What you will do =
Word for word, give again the lines of the material below, from the one holding "9.3 | Comparable |" to the last, with nothing added.

Task inputs =
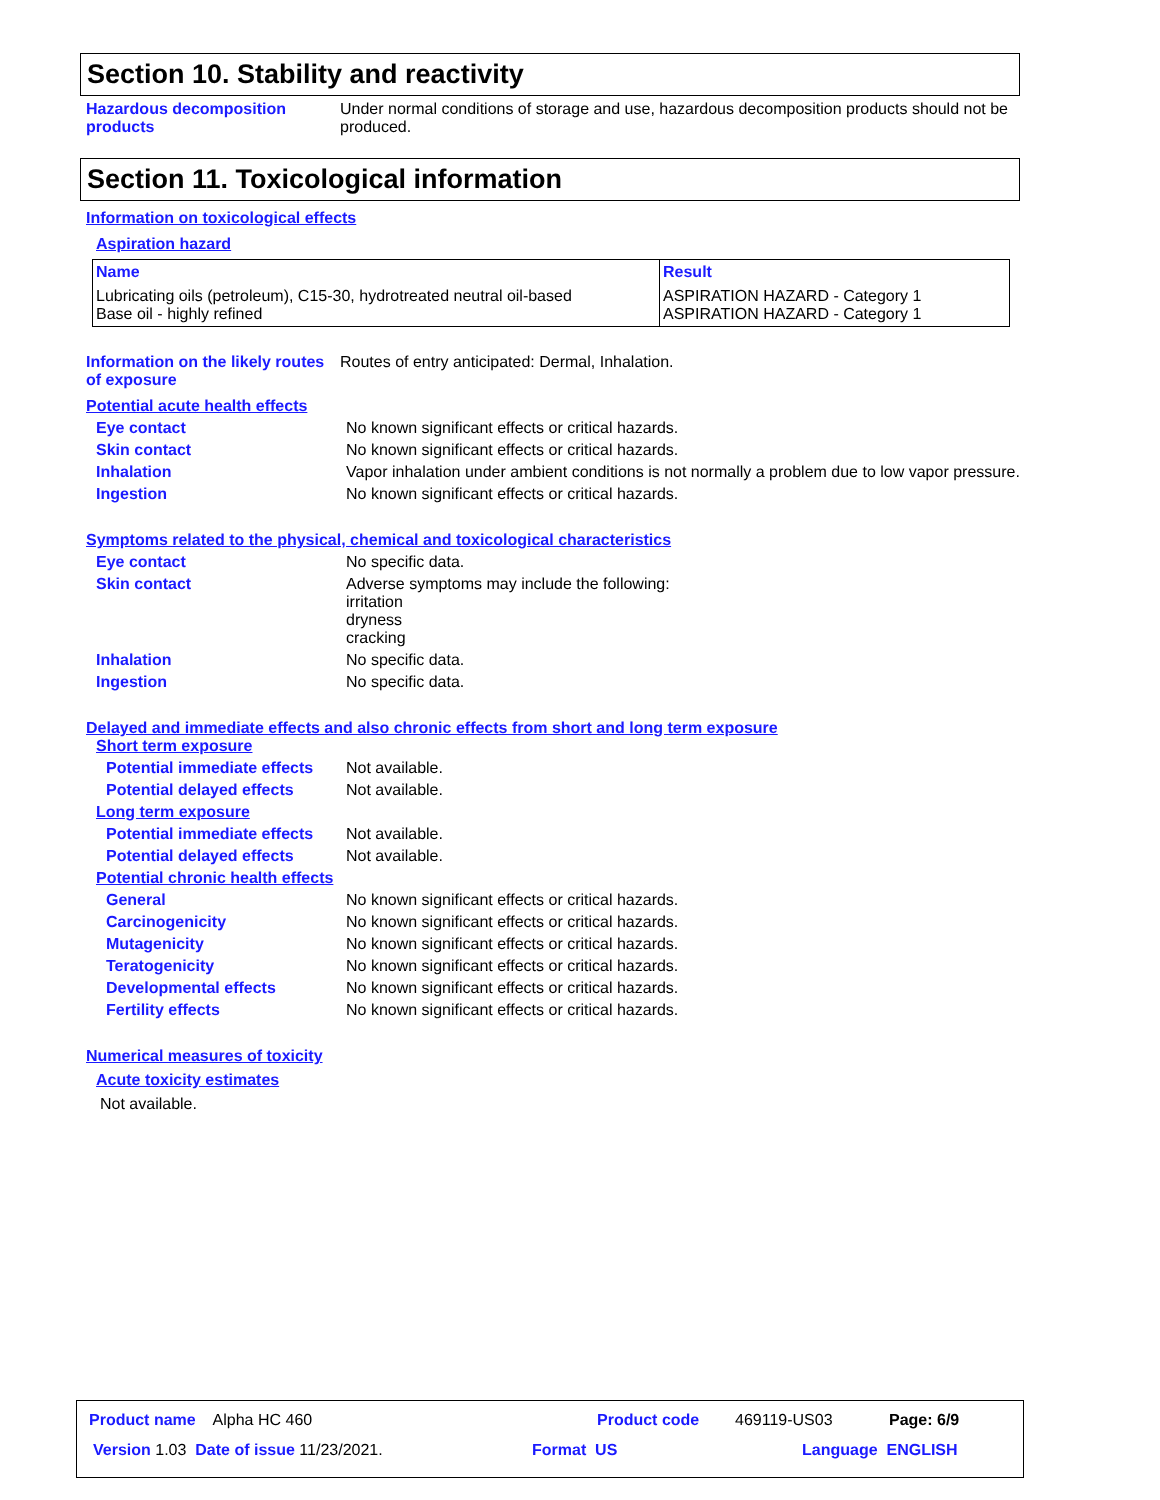Section 10. Stability and reactivity
Hazardous decomposition products
Under normal conditions of storage and use, hazardous decomposition products should not be produced.
Section 11. Toxicological information
Information on toxicological effects
Aspiration hazard
| Name | Result |
| --- | --- |
| Lubricating oils (petroleum), C15-30, hydrotreated neutral oil-based Base oil - highly refined | ASPIRATION HAZARD - Category 1 ASPIRATION HAZARD - Category 1 |
Information on the likely routes of exposure
Routes of entry anticipated: Dermal, Inhalation.
Potential acute health effects
Eye contact No known significant effects or critical hazards.
Skin contact No known significant effects or critical hazards.
Inhalation Vapor inhalation under ambient conditions is not normally a problem due to low vapor pressure.
Ingestion No known significant effects or critical hazards.
Symptoms related to the physical, chemical and toxicological characteristics
Eye contact No specific data.
Skin contact Adverse symptoms may include the following:
irritation
dryness
cracking
Inhalation No specific data.
Ingestion No specific data.
Delayed and immediate effects and also chronic effects from short and long term exposure
Short term exposure
Potential immediate effects
Not available.
Potential delayed effects Not available.
Long term exposure
Potential immediate effects
Not available.
Potential delayed effects Not available.
Potential chronic health effects
General No known significant effects or critical hazards.
Carcinogenicity No known significant effects or critical hazards.
Mutagenicity No known significant effects or critical hazards.
Teratogenicity No known significant effects or critical hazards.
Developmental effects No known significant effects or critical hazards.
Fertility effects No known significant effects or critical hazards.
Numerical measures of toxicity
Acute toxicity estimates
Not available.
Product name Alpha HC 460 Product code 469119-US03 Page: 6/9
Version 1.03 Date of issue 11/23/2021.
Format US Language ENGLISH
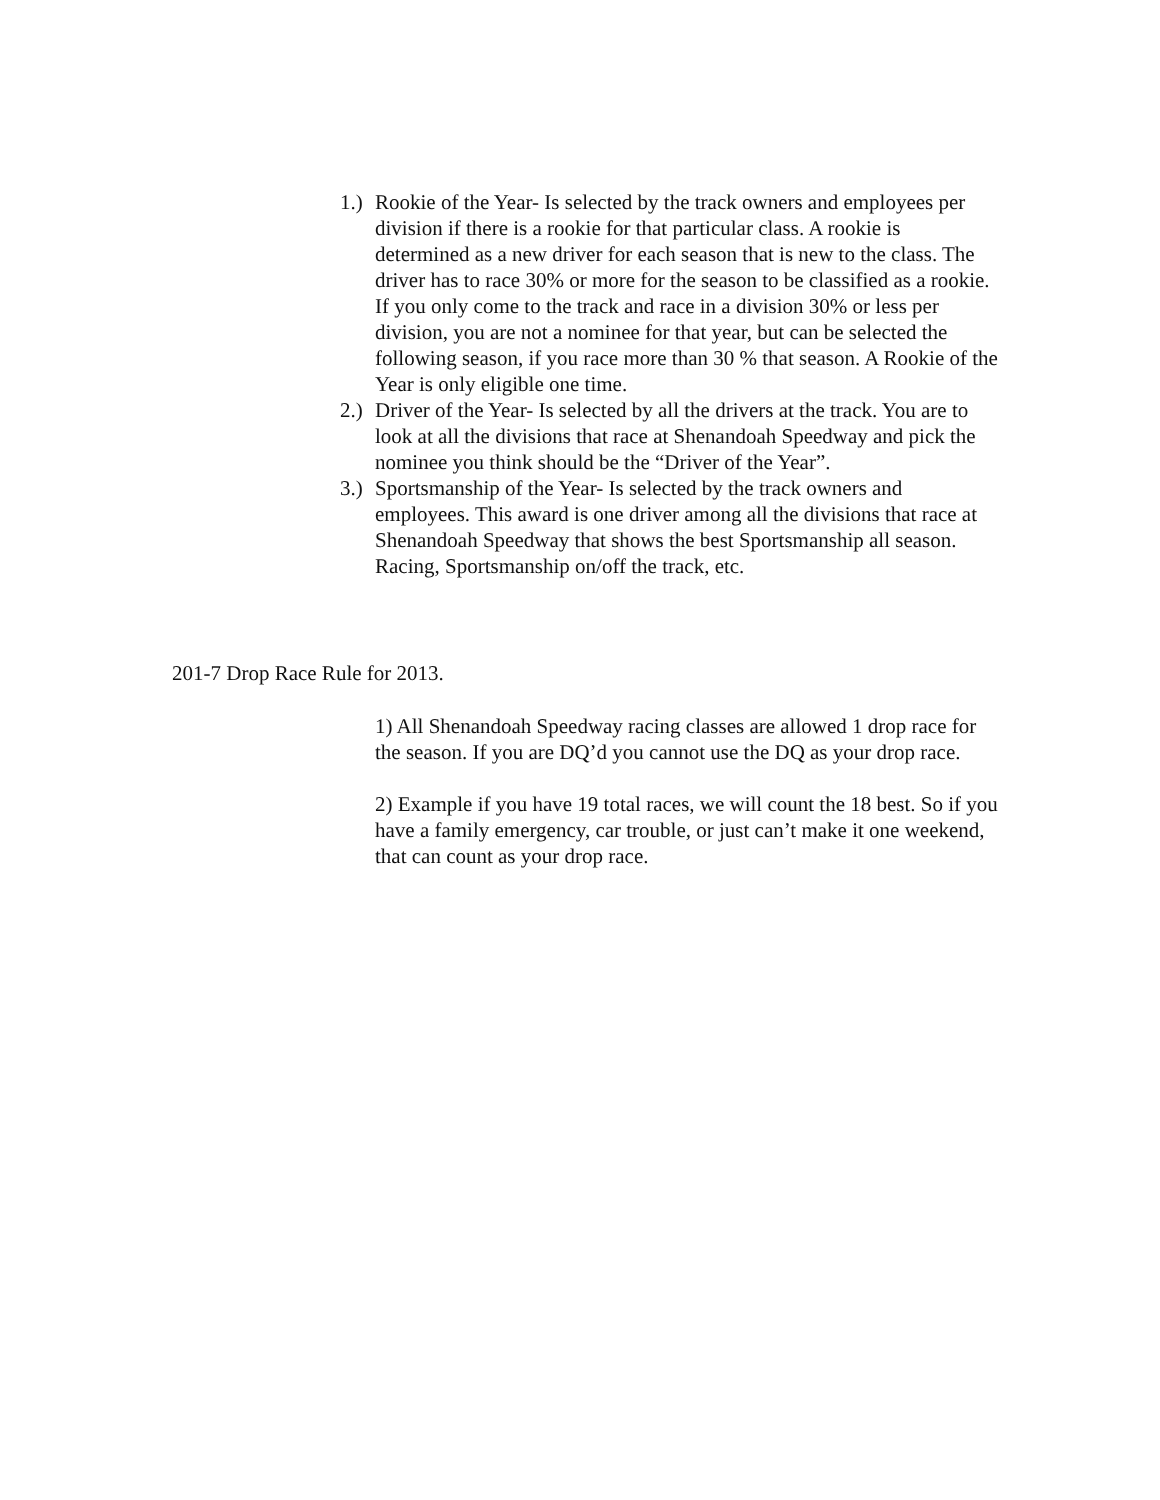1.) Rookie of the Year- Is selected by the track owners and employees per division if there is a rookie for that particular class. A rookie is determined as a new driver for each season that is new to the class. The driver has to race 30% or more for the season to be classified as a rookie. If you only come to the track and race in a division 30% or less per division, you are not a nominee for that year, but can be selected the following season, if you race more than 30 % that season. A Rookie of the Year is only eligible one time.
2.) Driver of the Year- Is selected by all the drivers at the track. You are to look at all the divisions that race at Shenandoah Speedway and pick the nominee you think should be the “Driver of the Year”.
3.) Sportsmanship of the Year- Is selected by the track owners and employees. This award is one driver among all the divisions that race at Shenandoah Speedway that shows the best Sportsmanship all season. Racing, Sportsmanship on/off the track, etc.
201-7 Drop Race Rule for 2013.
1) All Shenandoah Speedway racing classes are allowed 1 drop race for the season. If you are DQ’d you cannot use the DQ as your drop race.
2) Example if you have 19 total races, we will count the 18 best. So if you have a family emergency, car trouble, or just can’t make it one weekend, that can count as your drop race.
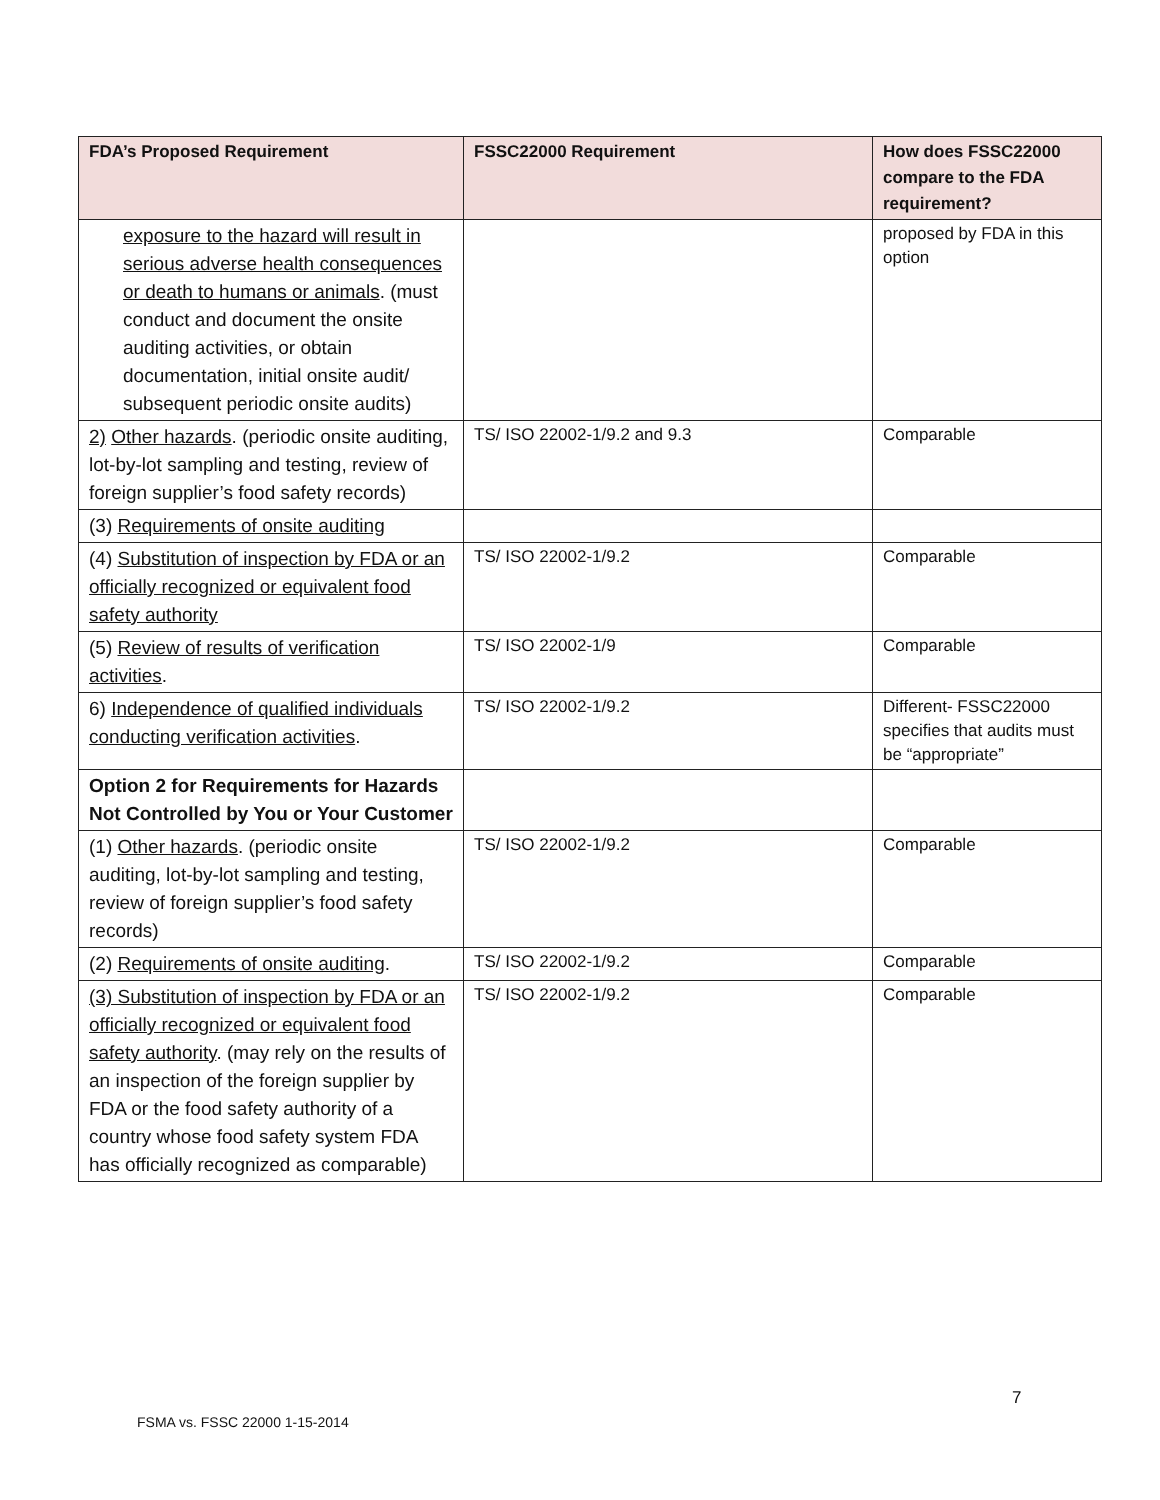| FDA’s Proposed Requirement | FSSC22000 Requirement | How does FSSC22000 compare to the FDA requirement? |
| --- | --- | --- |
| exposure to the hazard will result in serious adverse health consequences or death to humans or animals . (must conduct and document the onsite auditing activities, or obtain documentation, initial onsite audit/ subsequent periodic onsite audits) | | proposed by FDA in this option |
| 2) Other hazards . (periodic onsite auditing, lot-by-lot sampling and testing, review of foreign supplier’s food safety records) | TS/ ISO 22002-1/9.2 and 9.3 | Comparable |
| (3) Requirements of onsite auditing | | |
| (4) Substitution of inspection by FDA or an officially recognized or equivalent food safety authority | TS/ ISO 22002-1/9.2 | Comparable |
| (5) Review of results of verification activities . | TS/ ISO 22002-1/9 | Comparable |
| 6) Independence of qualified individuals conducting verification activities . | TS/ ISO 22002-1/9.2 | Different- FSSC22000 specifies that audits must be “appropriate” |
| Option 2 for Requirements for Hazards Not Controlled by You or Your Customer | | |
| (1) Other hazards . (periodic onsite auditing, lot-by-lot sampling and testing, review of foreign supplier’s food safety records) | TS/ ISO 22002-1/9.2 | Comparable |
| (2) Requirements of onsite auditing . | TS/ ISO 22002-1/9.2 | Comparable |
| (3) Substitution of inspection by FDA or an officially recognized or equivalent food safety authority . (may rely on the results of an inspection of the foreign supplier by FDA or the food safety authority of a country whose food safety system FDA has officially recognized as comparable) | TS/ ISO 22002-1/9.2 | Comparable |
7
FSMA vs. FSSC 22000 1-15-2014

Problem solution =
| 2) Other hazards . (periodic onsite auditing, lot-by-lot sampling and testing, review of foreign supplier’s food safety records) | TS/ ISO 22002-1/9.2 and 9.3 | Comparable |
| (3) Requirements of onsite auditing | | |
| (4) Substitution of inspection by FDA or an officially recognized or equivalent food safety authority | TS/ ISO 22002-1/9.2 | Comparable |
| (5) Review of results of verification activities . | TS/ ISO 22002-1/9 | Comparable |
| 6) Independence of qualified individuals conducting verification activities . | TS/ ISO 22002-1/9.2 | Different- FSSC22000 specifies that audits must be “appropriate” |
| Option 2 for Requirements for Hazards Not Controlled by You or Your Customer | | |
| (1) Other hazards . (periodic onsite auditing, lot-by-lot sampling and testing, review of foreign supplier’s food safety records) | TS/ ISO 22002-1/9.2 | Comparable |
| (2) Requirements of onsite auditing . | TS/ ISO 22002-1/9.2 | Comparable |
| (3) Substitution of inspection by FDA or an officially recognized or equivalent food safety authority . (may rely on the results of an inspection of the foreign supplier by FDA or the food safety authority of a country whose food safety system FDA has officially recognized as comparable) | TS/ ISO 22002-1/9.2 | Comparable |
7
FSMA vs. FSSC 22000 1-15-2014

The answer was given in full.